Верити рассказала ему, как встретилась с садовником в парке возле отеля, как сообщила ему, что Сибил не сможет с ним повидаться, и как Прунелла позднее предложила, чтобы он оставил цветы у дежурного администратора.
– И он оставил?
– Думаю, да. Полагаю, что они оба уехали на следующем автобусе.
– Оба?
– Я забыла упомянуть Противного Клода.
– Кого?
– Это ужасный пасынок Сиб.
Верити описала Клода, избежав упоминаний о его наиболее сомнительных деяниях, просто как слабохарактерного бродягу. Она все время повторяла себе, что должна быть начеку с этим нетипичным полицейским, в обществе которого чувствовала себя неуместно болтливой. «Еще немного, – думала она, – и я расскажу ему о том эпизоде из прошлого, о котором никогда никому не рассказывала и который все еще навязчиво царапает мне память».

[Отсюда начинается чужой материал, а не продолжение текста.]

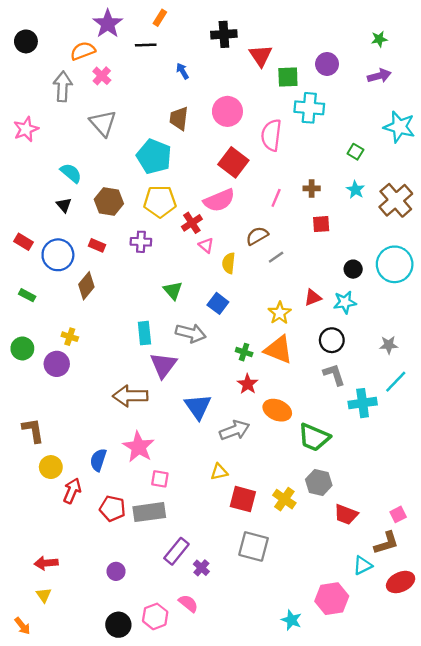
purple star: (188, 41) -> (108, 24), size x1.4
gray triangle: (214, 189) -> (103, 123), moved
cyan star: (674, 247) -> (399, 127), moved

Она взяла себя в руки. Аллейн спросил, является ли Клод сыном второго мужа Сибил.
– Нет, он сын ее первого мужа, Мориса Картера. Она вышла за него в семнадцатилетнем возрасте. Тот был очень молодым вдовцом. Его первая жена умерла при родах, оставив Клода, который воспитывался у бабушки с дедушкой. Боюсь, они его совсем не любили. Вероятно, если бы любили, он вырос бы другим, но так уж случилось. А потом Морис женился на Сиб, которая служила тогда в Женском вспомогательном подразделении Военно-морских сил Великобритании где-то в Шотландии. Неожиданно получив отпуск, он приехал в Квинтерн – Квинтерн-плейс – это ее родовой дом, как вы знаете, – и попытался дозвониться ей, но не смог и решил написать записку. Тем временем его срочно вызвали в Лондон. Воинский эшелон, на который он сел, попал под бомбежку, и Морис был убит. Она получила записку уже после его смерти. Печальная история, правда?